* PASSAGE FOR REVIEW *

○ ○ ○ ○ ○ ○ ○

# Pits & spits smoker



## smoker bill (Jun 9, 2012)

Is this smoker still made. I love it but have not seen another one. Had it 12 - 14 yrs.

Just did a 8 1/2 # brisket much like Jeff's smoked brisket & burnt ends reciepec except I use my own dry rub (1st made it 20 yrs. ago), put fat up, smoked it 3 hrs. (250 smoker meat 145)

Set oven @ 200 with brisket in large pan & used 1 bottle Blue Moon Beer. 6:00 am brisket was @ 201 degree, turned oven off & let it set for a few hrs.

Results = best & most tender brisket I ever did. Guest from Texas who does a lot of them agreed.

Smoker Bill

Grasonville, Md.


----------



## pops6927 (Jun 9, 2012)

Hi Smoker Bill!

Thank you for joining the SMF Forum!

1) Please include your location in your profile (if you haven't already) so others know what part of the country or the world you are in to better offer advice for your climate.  Thank you so much!

2) At first, your posts with pictures (we call it Qview) are held for moderation, at least the Qview is.  _*Please do not post more than once!*_   We check for these multiple times a day and clear them for posting as fast as we can.  Once cleared, they will automatically appear; please have a bit of patience while we prevent unauthorized spammers from invading our site.

3) Please abide by our Terms of Service:  http://www.smokingmeatforums.com/a/terms-of-service

4) Thank you so much for choosing our forum!  There is plenty of information to discover; one way is the 2nd line from the top labeled in light grey, "Search Forums, Articles, Reviews and More!" - this is the gateway to our search engines!  And, don't hesitate to ask questions!!

Also, if you'd please go to Roll Call and introduce yourself, it will allow is to welcome you properly!  Thank you!


----------



## ecto1 (Jun 9, 2012)

Yes Pitts and Spitts are still being made her in Houston Texas.


----------

○ ○ ○ ○ ○ ○ ○

* DATASET CONTENT *
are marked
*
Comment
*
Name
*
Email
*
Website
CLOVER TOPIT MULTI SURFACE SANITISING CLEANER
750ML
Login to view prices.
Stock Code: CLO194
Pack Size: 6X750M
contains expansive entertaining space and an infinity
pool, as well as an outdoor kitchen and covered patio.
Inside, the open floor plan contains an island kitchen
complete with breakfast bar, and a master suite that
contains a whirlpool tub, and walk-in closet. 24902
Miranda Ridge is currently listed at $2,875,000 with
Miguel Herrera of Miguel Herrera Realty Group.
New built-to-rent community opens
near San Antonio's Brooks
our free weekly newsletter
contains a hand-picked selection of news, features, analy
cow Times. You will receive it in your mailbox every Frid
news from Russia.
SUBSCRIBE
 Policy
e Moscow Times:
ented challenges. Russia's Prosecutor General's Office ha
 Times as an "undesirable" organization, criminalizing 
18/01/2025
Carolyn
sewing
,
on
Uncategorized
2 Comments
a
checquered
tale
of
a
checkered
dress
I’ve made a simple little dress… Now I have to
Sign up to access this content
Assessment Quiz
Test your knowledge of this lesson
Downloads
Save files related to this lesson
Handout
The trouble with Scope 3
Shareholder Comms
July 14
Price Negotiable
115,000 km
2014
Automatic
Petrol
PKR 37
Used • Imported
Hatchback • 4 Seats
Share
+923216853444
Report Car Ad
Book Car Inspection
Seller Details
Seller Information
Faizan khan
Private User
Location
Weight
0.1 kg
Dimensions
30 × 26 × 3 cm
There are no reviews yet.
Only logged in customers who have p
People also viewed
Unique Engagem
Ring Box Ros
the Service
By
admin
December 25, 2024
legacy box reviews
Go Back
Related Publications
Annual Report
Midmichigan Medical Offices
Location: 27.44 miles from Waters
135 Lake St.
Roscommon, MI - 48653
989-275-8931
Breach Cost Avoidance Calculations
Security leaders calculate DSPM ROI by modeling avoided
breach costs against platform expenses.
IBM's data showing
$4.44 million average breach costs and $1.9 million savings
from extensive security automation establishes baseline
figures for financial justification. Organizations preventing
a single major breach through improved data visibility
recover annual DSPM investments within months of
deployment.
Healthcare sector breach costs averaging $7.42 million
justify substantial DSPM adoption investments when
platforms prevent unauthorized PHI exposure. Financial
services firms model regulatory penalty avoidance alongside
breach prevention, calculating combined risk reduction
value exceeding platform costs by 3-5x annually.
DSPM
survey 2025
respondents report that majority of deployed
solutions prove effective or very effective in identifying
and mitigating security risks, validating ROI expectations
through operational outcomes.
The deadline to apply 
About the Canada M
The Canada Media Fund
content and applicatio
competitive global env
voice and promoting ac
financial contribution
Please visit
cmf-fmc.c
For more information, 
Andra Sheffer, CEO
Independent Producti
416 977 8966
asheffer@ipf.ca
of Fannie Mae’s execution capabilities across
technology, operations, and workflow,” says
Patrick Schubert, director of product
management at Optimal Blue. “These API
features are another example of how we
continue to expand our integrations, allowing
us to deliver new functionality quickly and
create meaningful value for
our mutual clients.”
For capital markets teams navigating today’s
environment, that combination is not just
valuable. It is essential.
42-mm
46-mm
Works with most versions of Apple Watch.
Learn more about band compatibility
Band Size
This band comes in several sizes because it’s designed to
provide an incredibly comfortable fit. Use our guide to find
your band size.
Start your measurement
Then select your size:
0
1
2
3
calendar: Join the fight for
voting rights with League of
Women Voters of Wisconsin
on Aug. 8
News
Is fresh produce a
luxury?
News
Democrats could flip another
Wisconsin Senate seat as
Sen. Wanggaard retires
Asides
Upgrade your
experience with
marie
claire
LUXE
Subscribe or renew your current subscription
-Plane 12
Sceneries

○ ○ ○ ○ ○ ○ ○

* AIM OF THE TASK *
In the forum thread about the Pits & Spits smoker, what temperature had the brisket reached at 6:00 am when the oven was turned off?

* WRITTEN SOLUTION *
201 degrees.